__Your assignment__
With pictures left out, extract every line between the start of the records below and the line holding "7) shooting plan", inclusive.

-------- Information

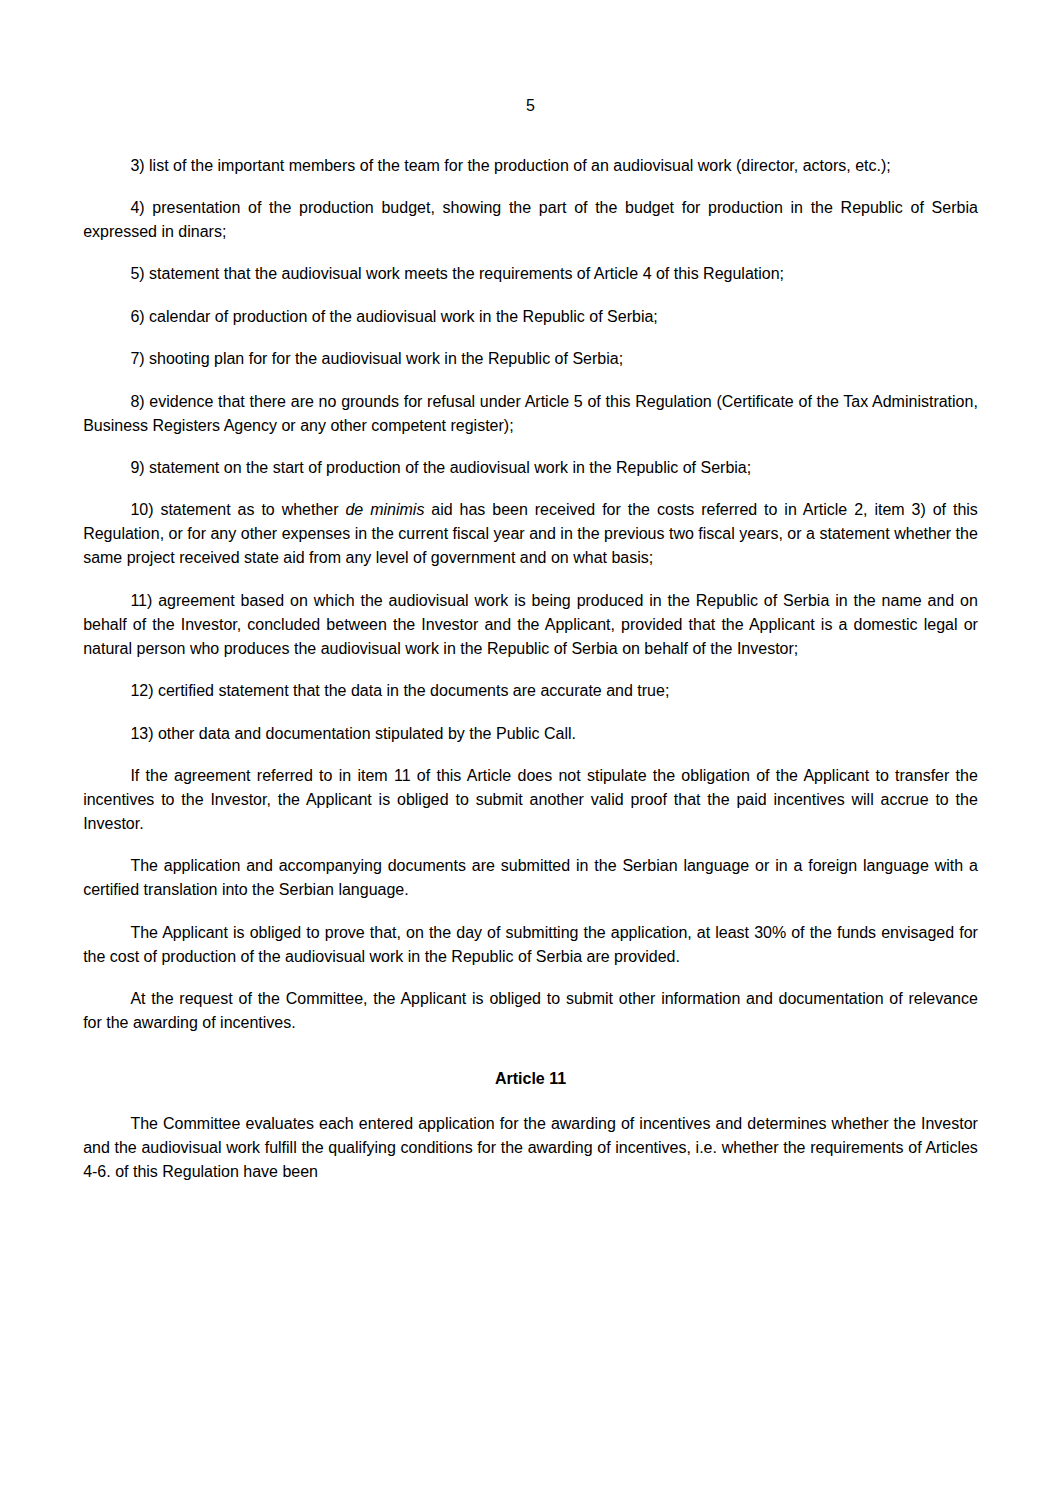5
3) list of the important members of the team for the production of an audiovisual work (director, actors, etc.);
4) presentation of the production budget, showing the part of the budget for production in the Republic of Serbia expressed in dinars;
5) statement that the audiovisual work meets the requirements of Article 4 of this Regulation;
6) calendar of production of the audiovisual work in the Republic of Serbia;
7) shooting plan for for the audiovisual work in the Republic of Serbia;
8) evidence that there are no grounds for refusal under Article 5 of this Regulation (Certificate of the Tax Administration, Business Registers Agency or any other competent register);
9) statement on the start of production of the audiovisual work in the Republic of Serbia;
10) statement as to whether de minimis aid has been received for the costs referred to in Article 2, item 3) of this Regulation, or for any other expenses in the current fiscal year and in the previous two fiscal years, or a statement whether the same project received state aid from any level of government and on what basis;
11) agreement based on which the audiovisual work is being produced in the Republic of Serbia in the name and on behalf of the Investor, concluded between the Investor and the Applicant, provided that the Applicant is a domestic legal or natural person who produces the audiovisual work in the Republic of Serbia on behalf of the Investor;
12) certified statement that the data in the documents are accurate and true;
13) other data and documentation stipulated by the Public Call.
If the agreement referred to in item 11 of this Article does not stipulate the obligation of the Applicant to transfer the incentives to the Investor, the Applicant is obliged to submit another valid proof that the paid incentives will accrue to the Investor.
The application and accompanying documents are submitted in the Serbian language or in a foreign language with a certified translation into the Serbian language.
The Applicant is obliged to prove that, on the day of submitting the application, at least 30% of the funds envisaged for the cost of production of the audiovisual work in the Republic of Serbia are provided.
At the request of the Committee, the Applicant is obliged to submit other information and documentation of relevance for the awarding of incentives.
Article 11
The Committee evaluates each entered application for the awarding of incentives and determines whether the Investor and the audiovisual work fulfill the qualifying conditions for the awarding of incentives, i.e. whether the requirements of Articles 4-6. of this Regulation have been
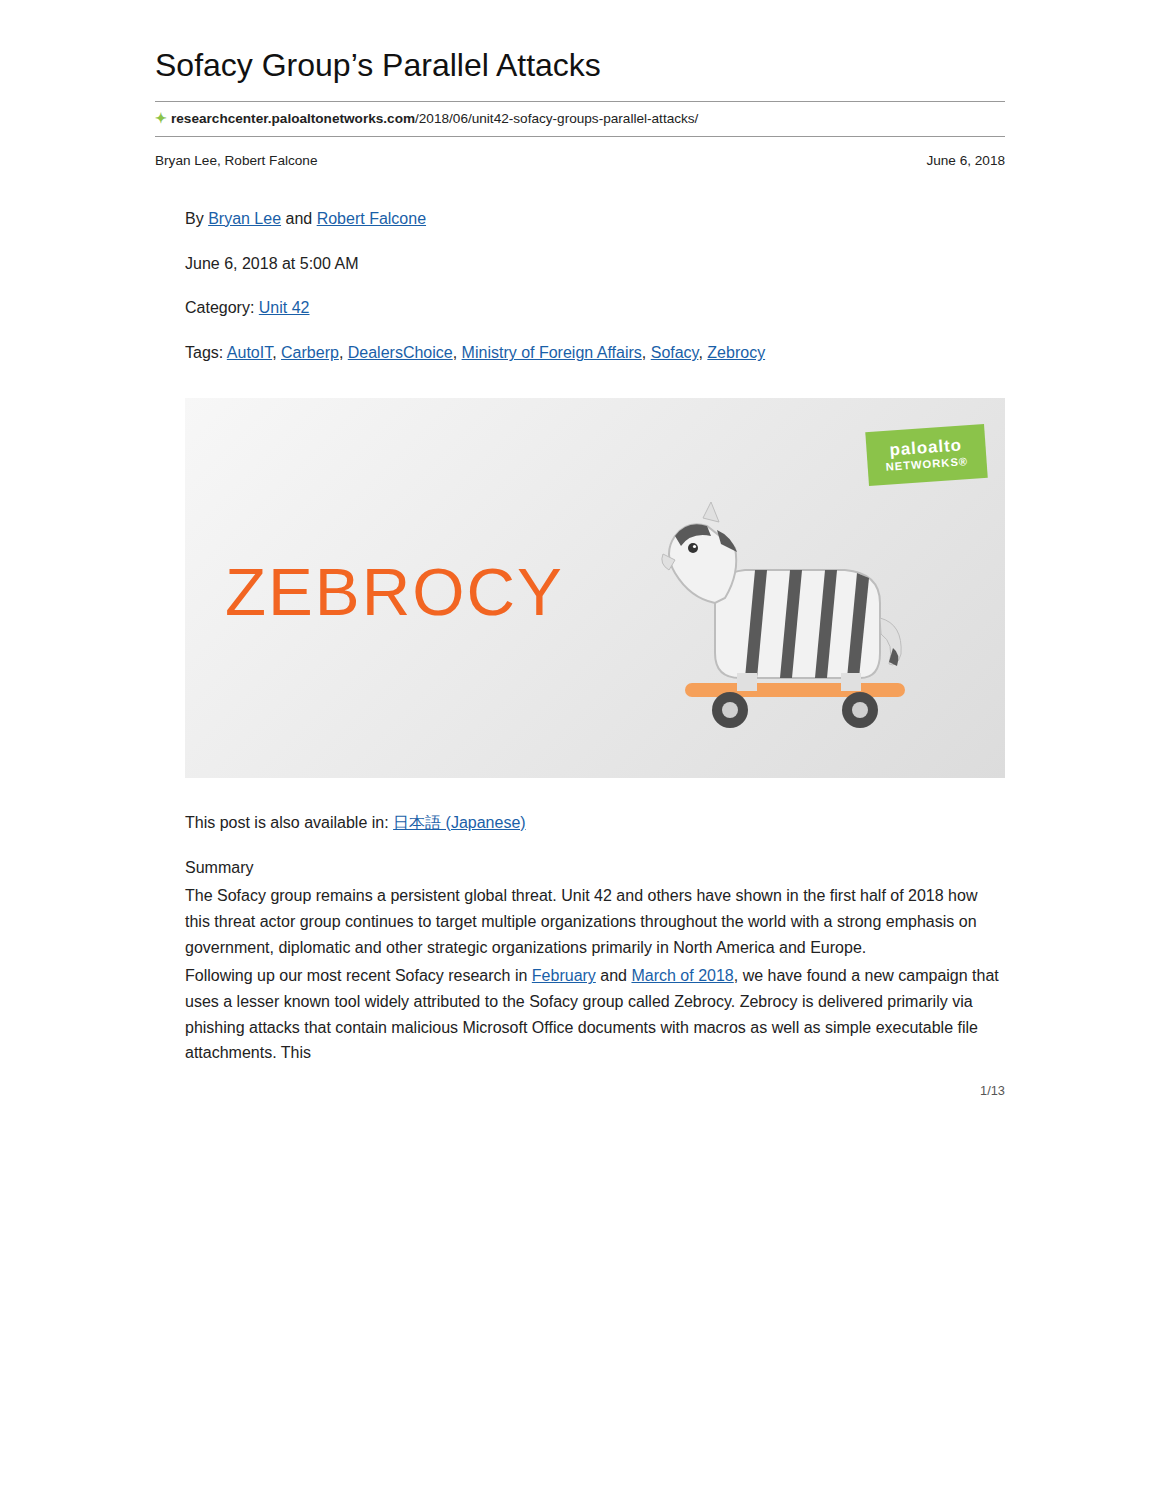Sofacy Group’s Parallel Attacks
✦researchcenter.paloaltonetworks.com/2018/06/unit42-sofacy-groups-parallel-attacks/
Bryan Lee, Robert Falcone June 6, 2018
By Bryan Lee and Robert Falcone
June 6, 2018 at 5:00 AM
Category: Unit 42
Tags: AutoIT, Carberp, DealersChoice, Ministry of Foreign Affairs, Sofacy, Zebrocy
paloalto NETWORKS®
ZEBROCY
This post is also available in: 日本語 (Japanese)
Summary
The Sofacy group remains a persistent global threat. Unit 42 and others have shown in the first half of 2018 how this threat actor group continues to target multiple organizations throughout the world with a strong emphasis on government, diplomatic and other strategic organizations primarily in North America and Europe.
Following up our most recent Sofacy research in February and March of 2018, we have found a new campaign that uses a lesser known tool widely attributed to the Sofacy group called Zebrocy. Zebrocy is delivered primarily via phishing attacks that contain malicious Microsoft Office documents with macros as well as simple executable file attachments. This
1/13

----------------

__Exercise solution__
5
3) list of the important members of the team for the production of an audiovisual work (director, actors, etc.);
4) presentation of the production budget, showing the part of the budget for production in the Republic of Serbia expressed in dinars;
5) statement that the audiovisual work meets the requirements of Article 4 of this Regulation;
6) calendar of production of the audiovisual work in the Republic of Serbia;
7) shooting plan for for the audiovisual work in the Republic of Serbia;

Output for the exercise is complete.